De nouveaux groupements religieux masculins non mixtes – retraites, communautés charismatiques – se forment. Le secret de l’âme masculine, de John Eldredge (auteur américain né en 1960) est une des lectures conseillées pour retrouver le sens du « combat », de l’« aventure » et de « l’amour de la Belle ». L’influence en Europe des évangélistes d’Amérique du Nord est un autre vecteur de diffusion. La volonté de « redifférencier » les sexes en valorisant la virilité traditionnelle n’est toutefois pas exclusivement religieuse : elle est partagée avec des sensibilités masculinistes païennes et agnostiques.

Le masculinisme du début du xxie siècle riposte également à la troisième vague du féminisme. La « théorie du genre » et les mouvements gais, lesbiens et trans sont devenus des cibles et font l’objet de « croisades anti-genre ».

Les discours masculinistes expriment une forte intersectionnalité des haines : la misogynie et le virilisme côtoient la lgbtphobie, l’antisémitisme, l’islamophobie…

À l’initiative d’hommes et de femmes politiques issus des rangs de la droite et de l’extrême droite, le masculinisme s’invite aussi dans l’agenda politique. Il s’agit en effet de revenir sur les acquis législatifs récents, souvent fragiles et toujours controversés, à l’exemple du Premier ministre hongrois Victor Orbán premier ministre à avoir interdit à l’automne 2018 les études de genre dans son pays.

Le Parlement européen est accusé d’être l’instrument d’une politique égalitariste imposée aux peuples. Le lobbying masculiniste s’exerce donc au niveau étatique et supra-étatique, souvent en masquant ses visées anti-égalitaires puisqu’il prétend rétablir l’égalité dont les hommes seraient privés. Le féminisme d’État et ses « fémocrates » sont présentées comme la preuve même de la domination féminine dans les sociétés occidentales, il en va de même pour le pouvoir judiciaire accusé d’être féminisé et partial.

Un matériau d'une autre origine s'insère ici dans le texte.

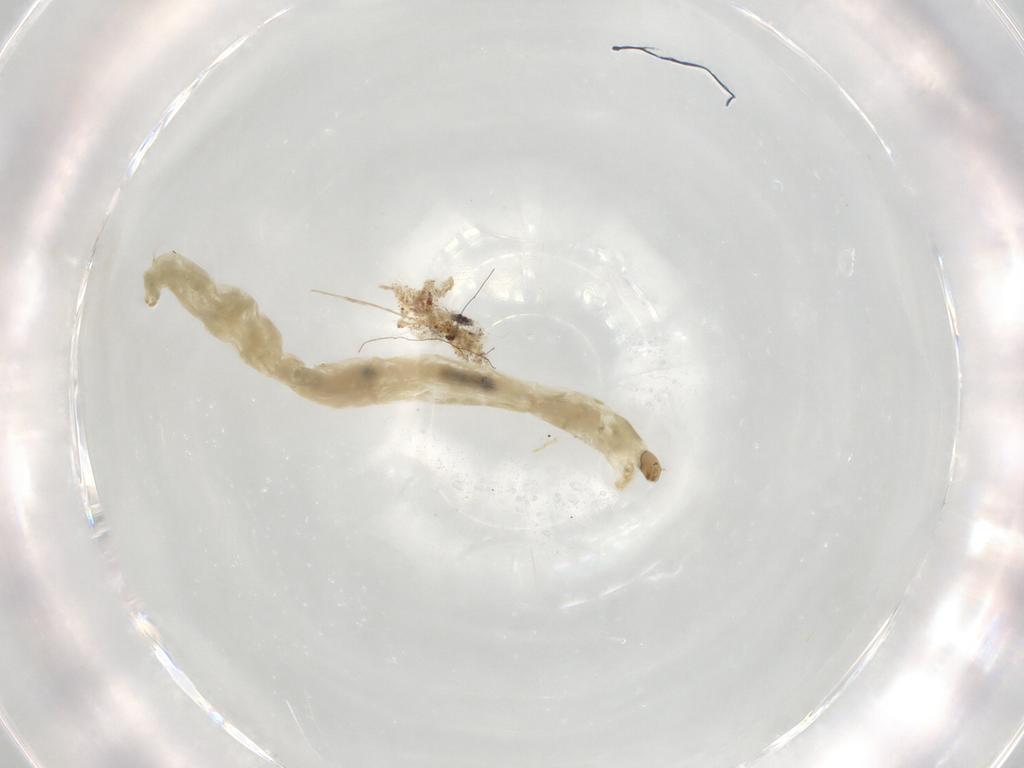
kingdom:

Le répertoire d’action est assez large. Pour compenser la faiblesse des effectifs militants, l’action spectaculaire est une stratégie transnationale pour les masculinistes déguisés en Superman et ou « perchés » sur des grues (comme à Nantes en 2013). À l’ère d’internet, les réseaux, les sites, les blogs sont massivement utilisés. Le cyberharcèlement des féministes est devenu une forme majeure d’antiféminisme. Une « manosphère » se dessine au-delà des frontières de l’Europe occidentale. Le pouvoir poutinien y est donné en exemple. On se souvient de sa fermeté à l’égard du groupe punk des Pussy Riots, féministes condamnées en 2012 à une peine de deux ans de travaux forcés pour une performance dans une église orthodoxe.

Autre nouveauté : le masculinisme inspire des tueurs de masse. Le Québec a connu Marc Lépine qui assassina 14 étudiantes en 1989 animé par la haine des féministes ; la Norvège Anders Breivik, meurtrier de 77 personnes en 2011, imprégné des thèses masculinistes et suprémacistes. Le meurtre est prôné par la communauté des Incels (Célibataires involontaires), comme un moyen de terroriser les femmes auxquelles ils reprochent de se refuser sexuellement à eux. Sur internet, la diabolisation des féministes (les « féminazies ») laisse accroire que la violence est du côté des féministes accusées de misandrie.

Le masculinisme n’est sans doute que la pointe émergée de l’iceberg, un symptôme voyant, à l’image du virilisme spectaculaire de chefs d’État tels Donald Trump et Vladimir Poutine. Ce courant témoigne d’une forme extrême de réaction aux évolutions en cours vers plus d’égalité entre les sexes, perçues comme une atteinte à ce qui serait le cœur de la masculinité, l’essence même de la domination masculine.